Les Raisins de la colère

Lundi 8 février à 22h45 sur Arte

Métayers ruinés de l’Etat d’Oklahoma, ils ont été chassés de chez eux par la misère, la mécanisation de l’agriculture et la cupidité des grands propriétaires terriens. Empruntant la mythique Route 66 qui traverse les Etats-Unis d’Est en Ouest, ils partent en quête d’une vie meilleure en Californie, qui ne leur fera guère bon accueil en les parquant pour la plupart dans des bidonvilles.

A sa parution en 1939, le roman de John Steinbeck fait scandale auprès de l’establishment. S’inspirant de son propre reportage, que lui avait commandité le San Francisco News quelques années auparavant, l’auteur de «Des souris et des hommes» y anéantit le grand récit collectif fondateur du rêve américain. Faisant fi des opinions très conservatrices des propriétaires de la 20th Century Fox, le producteur Darryl F. Zanuck achète les droits du livre et charge le scénariste Nunnally Johnson d’en effectuer l’adaptation.
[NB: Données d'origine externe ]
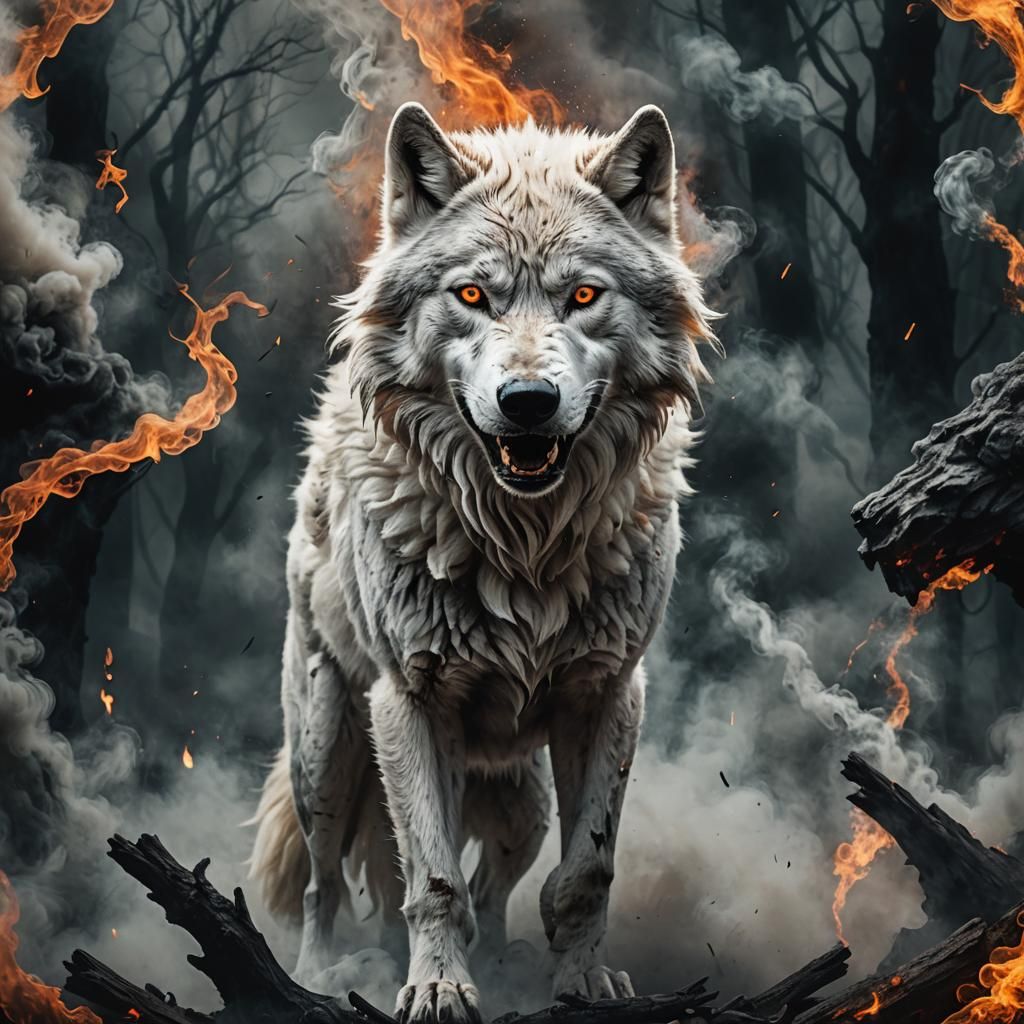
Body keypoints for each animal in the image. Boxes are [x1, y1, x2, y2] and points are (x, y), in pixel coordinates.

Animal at [250, 100, 717, 1023]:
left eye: (583, 296)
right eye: (472, 295)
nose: (528, 402)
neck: (524, 541)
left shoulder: (610, 693)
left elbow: (585, 871)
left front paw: (583, 982)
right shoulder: (409, 702)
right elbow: (431, 880)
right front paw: (435, 988)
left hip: (520, 797)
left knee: (497, 884)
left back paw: (501, 964)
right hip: (327, 749)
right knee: (328, 880)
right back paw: (321, 973)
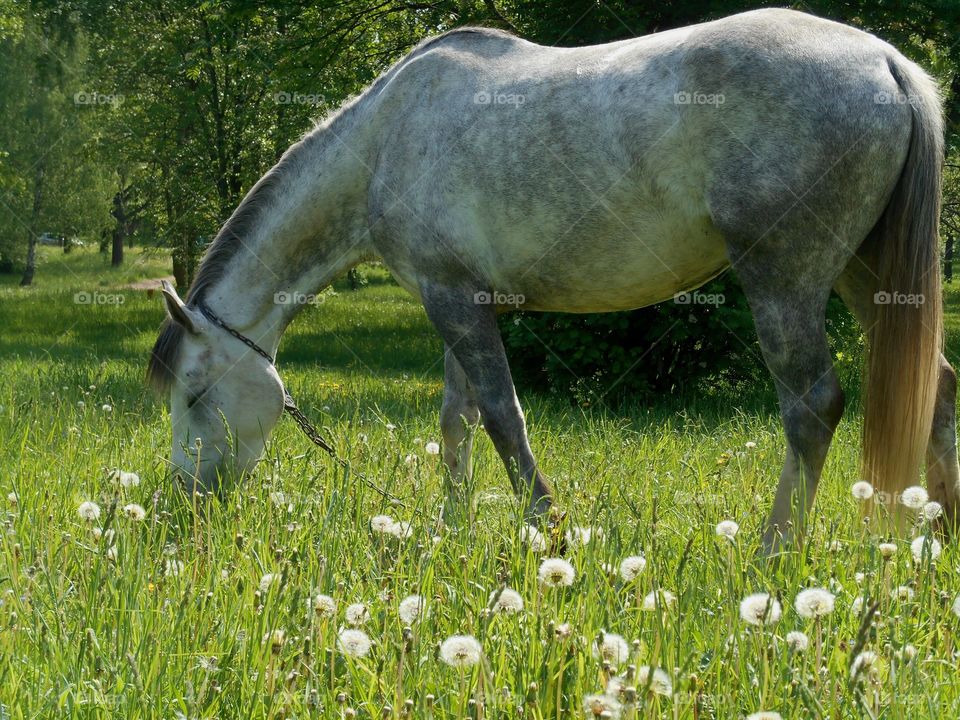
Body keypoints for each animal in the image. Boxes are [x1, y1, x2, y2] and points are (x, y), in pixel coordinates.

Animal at [147, 8, 956, 552]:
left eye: (195, 393)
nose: (186, 502)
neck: (384, 140)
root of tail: (886, 62)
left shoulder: (455, 304)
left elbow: (504, 419)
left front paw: (549, 534)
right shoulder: (459, 302)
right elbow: (457, 421)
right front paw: (453, 532)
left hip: (784, 281)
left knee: (813, 406)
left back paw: (772, 553)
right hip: (864, 274)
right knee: (939, 387)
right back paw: (937, 538)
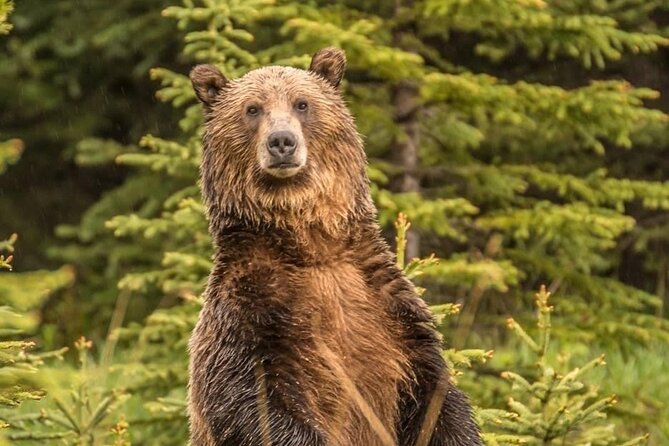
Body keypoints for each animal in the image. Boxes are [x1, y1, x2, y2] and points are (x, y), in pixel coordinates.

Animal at [187, 47, 482, 446]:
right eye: (252, 109)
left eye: (302, 103)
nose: (282, 141)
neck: (313, 247)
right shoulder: (249, 310)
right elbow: (251, 402)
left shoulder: (390, 312)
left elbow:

Au fait de la sensibilité de John Ford pour les déraciné·es, le nabab n’a aucune à peine à convaincre le cinéaste de tourner le film. Malin, Zanuck sait que personne n’osera remettre en question un cinéaste qui vient de connaître l’un de ses plus grands succès avec «La Chevauchée fantastique» («Stagecoach», 1939), archétype du western. Le réalisateur de «Young Mr. Lincoln» enrôle aussitôt dans son équipe le prodigieux chef-opérateur Gregg Toland, seul capable à ses yeux de restituer le grain documentaire dont il avait besoin.

Le film qui en résulte est sans nul doute l’un des sommets de l’œuvre fordienne, servie par l’interprétation devenue légendaire de ce que l’on appelait à l’époque «l’écurie John Ford», Henri Fonda en tête. Certaines séquences restent inoubliables, comme celle où la famille Joad part en hâte à bord d’un vieux camion brinquebalant, ou lorsque Ma Joad (Jane Darwell), la nuit qui précède ce départ forcé, brûle tout ce qu’elle ne peut pas emporter.

Après avoir tourné une fin très cruelle pour ses protagonistes, en cela fidèle au roman de Steinbeck, Ford, à la demande de Zanuck, en filma une autre un brin plus optimiste d’une durée de quatre minutes, que le vieux briscard ajouta à la première, au lieu d’effectuer la substitution demandée. Pour mémoire, Ford, avait une manière bien à lui de garder le contrôle du montage, mettant la main sur l’objectif pour l’obscurcir quand il savait qu’il n’avait pas besoin d’une séquence prévue par le scénario agréé par la production.